While this Catman's costume is still fairly bad-ass (and itself a more serious revision of his original costume, with a big C on the chest), the Catman of Secret Six wore one with obvious signs of tinkering: He didn't have a big cat face on his chest, but instead a bloody claw wound symbol. He fought with vicious, razor weapons he used like claws, and had an incredibly bleak origin story involving child abuse. He also didn't hang out with a panther named Sasha.

The last Calendar Man story I read, in the digital-first-and-then-print Legends of the Dark Knight, featured an iteration the tattooed version of the character (ironically, designed by this very artist) wearing an Uncle Sam suit appropriate to his Fourth of July terrorist plot.
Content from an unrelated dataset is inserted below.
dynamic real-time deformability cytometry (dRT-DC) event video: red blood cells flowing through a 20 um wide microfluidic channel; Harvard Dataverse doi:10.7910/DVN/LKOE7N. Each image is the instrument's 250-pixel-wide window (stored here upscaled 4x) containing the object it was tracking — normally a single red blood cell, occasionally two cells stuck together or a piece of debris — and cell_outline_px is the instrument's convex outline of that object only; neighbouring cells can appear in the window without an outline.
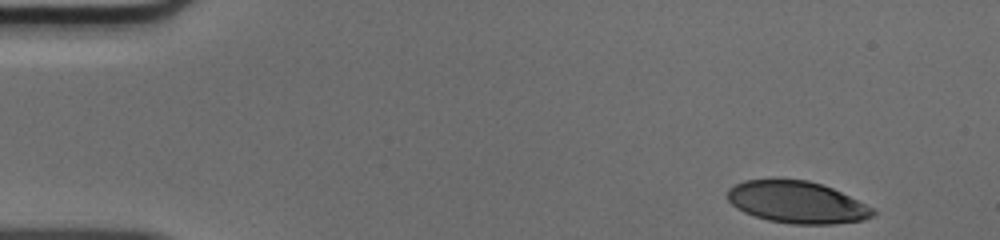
{"species": "human", "species_latin": "Homo sapiens", "temperature_condition": "cold", "stored_images_in_passage": 47, "camera_frame_rate_fps": 3000, "um_per_image_px": 0.085, "donor": {"sex": "male"}, "frame": {"image": 1, "passage_image": 1, "time_ms": 0.0, "image_size_px": [1000, 240], "cell_outline_px": [[876, 216], [864, 220], [832, 224], [792, 224], [768, 220], [744, 212], [736, 208], [728, 200], [728, 188], [744, 180], [808, 180], [832, 188], [872, 208], [876, 212]], "centroid_in_image_um": [67.74, 17.2], "position_along_channel_um": 17.3, "area_um2": 35.14}}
The storyline this image is from, "The Misfits," was about a group of minor, sad-sack Silver Age villains trying to gain respect in a world that's left them behind. Tonally, it has some overlap with that Neil Gaiman/Bernie Mireault Riddler story from 1989's Secret Origins Special #1, or an issue of one of the JLI-era League books guest-starring Flash villains Captain Cold and Heatwave.
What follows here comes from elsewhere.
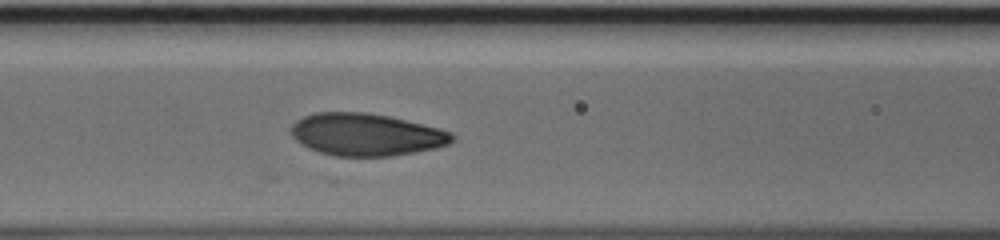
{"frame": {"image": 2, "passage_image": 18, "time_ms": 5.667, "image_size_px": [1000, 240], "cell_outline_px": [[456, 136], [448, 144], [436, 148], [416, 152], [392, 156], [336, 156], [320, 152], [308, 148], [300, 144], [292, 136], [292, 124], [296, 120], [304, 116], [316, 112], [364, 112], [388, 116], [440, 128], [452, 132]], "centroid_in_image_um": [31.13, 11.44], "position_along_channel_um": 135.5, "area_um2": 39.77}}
I suppose these sorts of stories haven't completely gone away, Superior Foes of Spider-Man is definitely telling a long-form version of one (although their costumes are all pretty updated and cool-looking, save for The Shocker), but I do lament DC's knee-capping of their possibility.  I understand the drive to make every villain more modern, more serious, more evil and more like something you might see in a video game or movie adaptation, but there's certainly something to be said for, say, just letting Kite Man be Kite Man, you know?

1 comment:

  1. I certainly could have lived without the child abuse story, but I still think Simone's Catman was something interestingly different from the geenral trend you're rightly criticizing-- more like Ostrander's Suicide Squad than like Identity Crisis.